* Exercise directions
Recast everything from the top of the rows down to the line containing "What value does the Rich", both ends included, as a JSON list of strings with one string per line. Leave out the blank lines.

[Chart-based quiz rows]
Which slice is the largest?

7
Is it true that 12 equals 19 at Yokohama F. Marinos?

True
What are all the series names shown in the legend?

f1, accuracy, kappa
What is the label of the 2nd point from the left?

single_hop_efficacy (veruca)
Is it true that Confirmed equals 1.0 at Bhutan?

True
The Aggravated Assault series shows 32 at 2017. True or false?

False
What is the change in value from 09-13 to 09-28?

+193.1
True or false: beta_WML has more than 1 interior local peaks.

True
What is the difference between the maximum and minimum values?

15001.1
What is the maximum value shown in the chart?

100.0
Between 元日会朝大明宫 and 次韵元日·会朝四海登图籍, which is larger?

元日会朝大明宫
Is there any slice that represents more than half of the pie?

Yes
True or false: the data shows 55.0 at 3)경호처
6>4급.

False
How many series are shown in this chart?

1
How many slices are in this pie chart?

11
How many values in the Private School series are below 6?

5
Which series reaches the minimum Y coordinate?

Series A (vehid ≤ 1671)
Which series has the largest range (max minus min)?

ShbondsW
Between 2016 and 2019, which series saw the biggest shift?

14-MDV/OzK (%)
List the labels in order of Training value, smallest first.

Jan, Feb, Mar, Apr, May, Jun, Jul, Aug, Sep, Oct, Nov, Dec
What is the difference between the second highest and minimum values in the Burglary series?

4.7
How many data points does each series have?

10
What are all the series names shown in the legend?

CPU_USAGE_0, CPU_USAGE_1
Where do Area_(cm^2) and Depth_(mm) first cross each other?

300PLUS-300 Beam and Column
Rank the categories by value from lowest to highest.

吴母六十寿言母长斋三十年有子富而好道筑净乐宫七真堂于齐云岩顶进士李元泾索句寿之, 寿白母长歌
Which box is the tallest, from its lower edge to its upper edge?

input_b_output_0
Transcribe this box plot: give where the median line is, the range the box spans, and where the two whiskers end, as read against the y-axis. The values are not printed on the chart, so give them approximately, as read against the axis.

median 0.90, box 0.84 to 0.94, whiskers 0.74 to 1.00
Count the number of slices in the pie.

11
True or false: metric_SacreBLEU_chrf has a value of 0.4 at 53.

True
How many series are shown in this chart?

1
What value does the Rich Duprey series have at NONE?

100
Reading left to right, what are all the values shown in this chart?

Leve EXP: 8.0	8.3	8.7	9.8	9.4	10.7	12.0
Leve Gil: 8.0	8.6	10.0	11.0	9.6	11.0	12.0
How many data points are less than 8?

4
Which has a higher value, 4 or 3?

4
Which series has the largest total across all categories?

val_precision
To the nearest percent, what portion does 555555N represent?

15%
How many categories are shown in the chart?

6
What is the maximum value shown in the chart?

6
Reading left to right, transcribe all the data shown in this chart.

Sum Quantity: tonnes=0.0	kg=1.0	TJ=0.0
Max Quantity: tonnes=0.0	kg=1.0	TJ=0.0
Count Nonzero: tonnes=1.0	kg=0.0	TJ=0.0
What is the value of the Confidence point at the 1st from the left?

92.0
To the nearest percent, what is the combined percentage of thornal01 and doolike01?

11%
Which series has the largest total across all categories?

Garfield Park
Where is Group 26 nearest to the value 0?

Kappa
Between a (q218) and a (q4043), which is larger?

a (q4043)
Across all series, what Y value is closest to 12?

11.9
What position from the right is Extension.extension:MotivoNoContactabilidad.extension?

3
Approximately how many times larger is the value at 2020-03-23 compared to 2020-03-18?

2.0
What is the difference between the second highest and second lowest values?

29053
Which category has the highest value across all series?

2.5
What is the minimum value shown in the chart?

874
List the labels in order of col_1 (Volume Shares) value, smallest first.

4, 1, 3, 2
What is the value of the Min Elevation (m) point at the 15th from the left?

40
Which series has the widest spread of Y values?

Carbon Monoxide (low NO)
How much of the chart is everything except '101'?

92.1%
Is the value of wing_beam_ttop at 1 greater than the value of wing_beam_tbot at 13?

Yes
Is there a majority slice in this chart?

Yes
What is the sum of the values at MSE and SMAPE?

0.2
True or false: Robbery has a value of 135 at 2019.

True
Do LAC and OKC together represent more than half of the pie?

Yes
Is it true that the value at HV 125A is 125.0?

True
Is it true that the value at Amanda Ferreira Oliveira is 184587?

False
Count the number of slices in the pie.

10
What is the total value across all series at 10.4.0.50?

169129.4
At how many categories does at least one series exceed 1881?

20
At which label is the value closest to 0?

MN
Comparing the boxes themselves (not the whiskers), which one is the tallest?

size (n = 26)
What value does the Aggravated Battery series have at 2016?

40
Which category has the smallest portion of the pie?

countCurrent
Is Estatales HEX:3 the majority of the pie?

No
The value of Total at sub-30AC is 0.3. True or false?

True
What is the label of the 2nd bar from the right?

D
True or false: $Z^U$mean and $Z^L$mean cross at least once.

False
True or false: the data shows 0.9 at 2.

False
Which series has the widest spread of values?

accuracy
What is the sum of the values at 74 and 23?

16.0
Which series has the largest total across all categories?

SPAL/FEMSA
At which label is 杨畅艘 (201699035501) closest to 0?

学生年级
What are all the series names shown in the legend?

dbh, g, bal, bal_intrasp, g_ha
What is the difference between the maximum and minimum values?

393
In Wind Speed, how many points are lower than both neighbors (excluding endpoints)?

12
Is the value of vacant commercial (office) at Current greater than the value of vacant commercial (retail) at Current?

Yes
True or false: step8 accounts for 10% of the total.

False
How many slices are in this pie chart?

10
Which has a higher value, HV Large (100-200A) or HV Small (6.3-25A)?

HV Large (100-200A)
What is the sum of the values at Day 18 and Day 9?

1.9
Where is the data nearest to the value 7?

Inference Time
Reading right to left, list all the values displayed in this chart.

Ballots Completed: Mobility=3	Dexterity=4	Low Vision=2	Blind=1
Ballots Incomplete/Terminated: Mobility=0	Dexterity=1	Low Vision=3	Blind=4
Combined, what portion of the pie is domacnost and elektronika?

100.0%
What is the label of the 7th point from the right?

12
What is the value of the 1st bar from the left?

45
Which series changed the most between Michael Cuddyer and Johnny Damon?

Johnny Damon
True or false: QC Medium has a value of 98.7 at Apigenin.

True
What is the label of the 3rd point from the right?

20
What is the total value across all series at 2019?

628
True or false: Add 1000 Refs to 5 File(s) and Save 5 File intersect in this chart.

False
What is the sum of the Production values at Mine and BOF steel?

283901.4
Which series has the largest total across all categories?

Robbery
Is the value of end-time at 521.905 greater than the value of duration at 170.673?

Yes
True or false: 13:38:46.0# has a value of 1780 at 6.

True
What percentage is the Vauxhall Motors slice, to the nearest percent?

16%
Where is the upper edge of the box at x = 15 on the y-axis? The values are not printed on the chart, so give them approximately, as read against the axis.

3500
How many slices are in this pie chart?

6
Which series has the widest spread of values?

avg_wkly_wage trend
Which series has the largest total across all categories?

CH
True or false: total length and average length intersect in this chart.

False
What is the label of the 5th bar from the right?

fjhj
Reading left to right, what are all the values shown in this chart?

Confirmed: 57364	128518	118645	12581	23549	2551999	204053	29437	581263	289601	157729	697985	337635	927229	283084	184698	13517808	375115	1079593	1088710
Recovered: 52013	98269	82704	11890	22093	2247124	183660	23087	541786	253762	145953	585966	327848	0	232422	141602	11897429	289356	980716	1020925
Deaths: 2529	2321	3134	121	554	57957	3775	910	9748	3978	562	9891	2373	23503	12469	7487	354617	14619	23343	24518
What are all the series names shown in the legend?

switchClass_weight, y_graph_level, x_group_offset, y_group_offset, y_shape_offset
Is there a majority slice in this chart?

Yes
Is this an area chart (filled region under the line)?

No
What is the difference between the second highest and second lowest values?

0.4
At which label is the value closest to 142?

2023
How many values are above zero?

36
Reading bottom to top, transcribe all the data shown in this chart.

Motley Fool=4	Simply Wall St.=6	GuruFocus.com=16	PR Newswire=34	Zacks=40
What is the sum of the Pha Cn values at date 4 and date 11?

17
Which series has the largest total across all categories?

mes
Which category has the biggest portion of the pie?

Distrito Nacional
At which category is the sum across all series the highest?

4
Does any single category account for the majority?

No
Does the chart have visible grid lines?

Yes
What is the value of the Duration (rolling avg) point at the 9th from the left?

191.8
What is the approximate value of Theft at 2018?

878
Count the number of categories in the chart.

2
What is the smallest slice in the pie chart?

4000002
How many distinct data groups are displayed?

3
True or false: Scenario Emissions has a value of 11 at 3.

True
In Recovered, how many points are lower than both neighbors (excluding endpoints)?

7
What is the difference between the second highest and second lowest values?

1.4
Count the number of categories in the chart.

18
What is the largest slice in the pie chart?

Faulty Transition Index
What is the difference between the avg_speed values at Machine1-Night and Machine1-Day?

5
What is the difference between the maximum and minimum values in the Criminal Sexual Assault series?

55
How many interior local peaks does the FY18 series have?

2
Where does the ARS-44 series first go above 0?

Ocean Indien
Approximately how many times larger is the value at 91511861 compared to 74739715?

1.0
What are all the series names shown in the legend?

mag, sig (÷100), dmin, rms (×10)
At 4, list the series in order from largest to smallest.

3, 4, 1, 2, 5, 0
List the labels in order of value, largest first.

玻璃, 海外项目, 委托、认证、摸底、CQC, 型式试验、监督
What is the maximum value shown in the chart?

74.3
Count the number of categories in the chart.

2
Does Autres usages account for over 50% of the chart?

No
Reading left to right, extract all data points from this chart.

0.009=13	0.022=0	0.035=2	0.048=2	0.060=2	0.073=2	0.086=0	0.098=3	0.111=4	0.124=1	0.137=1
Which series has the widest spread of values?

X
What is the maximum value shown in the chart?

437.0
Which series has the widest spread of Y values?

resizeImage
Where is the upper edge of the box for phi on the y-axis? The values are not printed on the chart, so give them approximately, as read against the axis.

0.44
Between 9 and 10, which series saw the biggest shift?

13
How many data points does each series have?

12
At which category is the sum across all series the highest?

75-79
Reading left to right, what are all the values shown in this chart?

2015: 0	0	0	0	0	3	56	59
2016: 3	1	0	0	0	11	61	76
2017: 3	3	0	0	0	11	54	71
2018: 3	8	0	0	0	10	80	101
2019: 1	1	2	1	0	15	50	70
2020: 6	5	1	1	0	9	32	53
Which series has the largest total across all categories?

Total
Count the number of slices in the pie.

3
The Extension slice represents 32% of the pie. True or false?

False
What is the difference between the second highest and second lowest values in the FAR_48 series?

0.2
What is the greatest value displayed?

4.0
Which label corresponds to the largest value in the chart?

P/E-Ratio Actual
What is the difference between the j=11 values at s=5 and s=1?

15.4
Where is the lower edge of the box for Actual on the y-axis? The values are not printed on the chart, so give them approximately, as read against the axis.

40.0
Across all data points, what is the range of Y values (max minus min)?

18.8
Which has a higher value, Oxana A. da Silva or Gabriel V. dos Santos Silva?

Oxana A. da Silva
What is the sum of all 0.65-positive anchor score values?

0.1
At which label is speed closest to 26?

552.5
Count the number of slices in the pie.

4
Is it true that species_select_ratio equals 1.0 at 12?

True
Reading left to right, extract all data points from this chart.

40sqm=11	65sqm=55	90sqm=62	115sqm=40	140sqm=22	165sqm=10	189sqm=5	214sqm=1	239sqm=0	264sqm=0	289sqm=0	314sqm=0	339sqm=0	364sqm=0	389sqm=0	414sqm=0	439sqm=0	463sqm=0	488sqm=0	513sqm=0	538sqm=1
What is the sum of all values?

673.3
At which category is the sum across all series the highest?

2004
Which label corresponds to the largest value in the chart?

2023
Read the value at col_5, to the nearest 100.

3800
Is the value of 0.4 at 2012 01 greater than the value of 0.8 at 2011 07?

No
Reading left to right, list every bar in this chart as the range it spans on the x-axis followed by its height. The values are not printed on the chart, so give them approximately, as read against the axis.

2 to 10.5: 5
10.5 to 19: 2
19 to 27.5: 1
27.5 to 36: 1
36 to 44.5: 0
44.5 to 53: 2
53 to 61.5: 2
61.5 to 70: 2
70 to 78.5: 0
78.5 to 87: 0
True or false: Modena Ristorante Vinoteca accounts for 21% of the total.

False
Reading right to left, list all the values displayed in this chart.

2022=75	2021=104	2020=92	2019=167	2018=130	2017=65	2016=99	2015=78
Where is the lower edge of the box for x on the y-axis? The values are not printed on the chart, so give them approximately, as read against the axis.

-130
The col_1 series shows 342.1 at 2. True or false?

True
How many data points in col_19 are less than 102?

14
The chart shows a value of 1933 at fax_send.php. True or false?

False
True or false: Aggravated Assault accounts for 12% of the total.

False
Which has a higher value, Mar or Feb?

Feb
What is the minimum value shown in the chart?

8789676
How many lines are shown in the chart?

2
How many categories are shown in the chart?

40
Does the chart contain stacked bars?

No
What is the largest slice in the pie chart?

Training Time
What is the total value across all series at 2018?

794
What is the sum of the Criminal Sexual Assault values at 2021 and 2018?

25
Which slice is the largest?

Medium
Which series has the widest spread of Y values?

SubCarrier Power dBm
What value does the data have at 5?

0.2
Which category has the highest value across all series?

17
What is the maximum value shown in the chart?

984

* Output below
[
  "Which slice is the largest?",
  "7",
  "Is it true that 12 equals 19 at Yokohama F. Marinos?",
  "True",
  "What are all the series names shown in the legend?",
  "f1, accuracy, kappa",
  "What is the label of the 2nd point from the left?",
  "single_hop_efficacy (veruca)",
  "Is it true that Confirmed equals 1.0 at Bhutan?",
  "True",
  "The Aggravated Assault series shows 32 at 2017. True or false?",
  "False",
  "What is the change in value from 09-13 to 09-28?",
  "+193.1",
  "True or false: beta_WML has more than 1 interior local peaks.",
  "True",
  "What is the difference between the maximum and minimum values?",
  "15001.1",
  "What is the maximum value shown in the chart?",
  "100.0",
  "Between 元日会朝大明宫 and 次韵元日·会朝四海登图籍, which is larger?",
  "元日会朝大明宫",
  "Is there any slice that represents more than half of the pie?",
  "Yes",
  "True or false: the data shows 55.0 at 3)경호처",
  "6>4급.",
  "False",
  "How many series are shown in this chart?",
  "1",
  "How many slices are in this pie chart?",
  "11",
  "How many values in the Private School series are below 6?",
  "5",
  "Which series reaches the minimum Y coordinate?",
  "Series A (vehid ≤ 1671)",
  "Which series has the largest range (max minus min)?",
  "ShbondsW",
  "Between 2016 and 2019, which series saw the biggest shift?",
  "14-MDV/OzK (%)",
  "List the labels in order of Training value, smallest first.",
  "Jan, Feb, Mar, Apr, May, Jun, Jul, Aug, Sep, Oct, Nov, Dec",
  "What is the difference between the second highest and minimum values in the Burglary series?",
  "4.7",
  "How many data points does each series have?",
  "10",
  "What are all the series names shown in the legend?",
  "CPU_USAGE_0, CPU_USAGE_1",
  "Where do Area_(cm^2) and Depth_(mm) first cross each other?",
  "300PLUS-300 Beam and Column",
  "Rank the categories by value from lowest to highest.",
  "吴母六十寿言母长斋三十年有子富而好道筑净乐宫七真堂于齐云岩顶进士李元泾索句寿之, 寿白母长歌",
  "Which box is the tallest, from its lower edge to its upper edge?",
  "input_b_output_0",
  "Transcribe this box plot: give where the median line is, the range the box spans, and where the two whiskers end, as read against the y-axis. The values are not printed on the chart, so give them approximately, as read against the axis.",
  "median 0.90, box 0.84 to 0.94, whiskers 0.74 to 1.00",
  "Count the number of slices in the pie.",
  "11",
  "True or false: metric_SacreBLEU_chrf has a value of 0.4 at 53.",
  "True",
  "How many series are shown in this chart?",
  "1",
  "What value does the Rich Duprey series have at NONE?"
]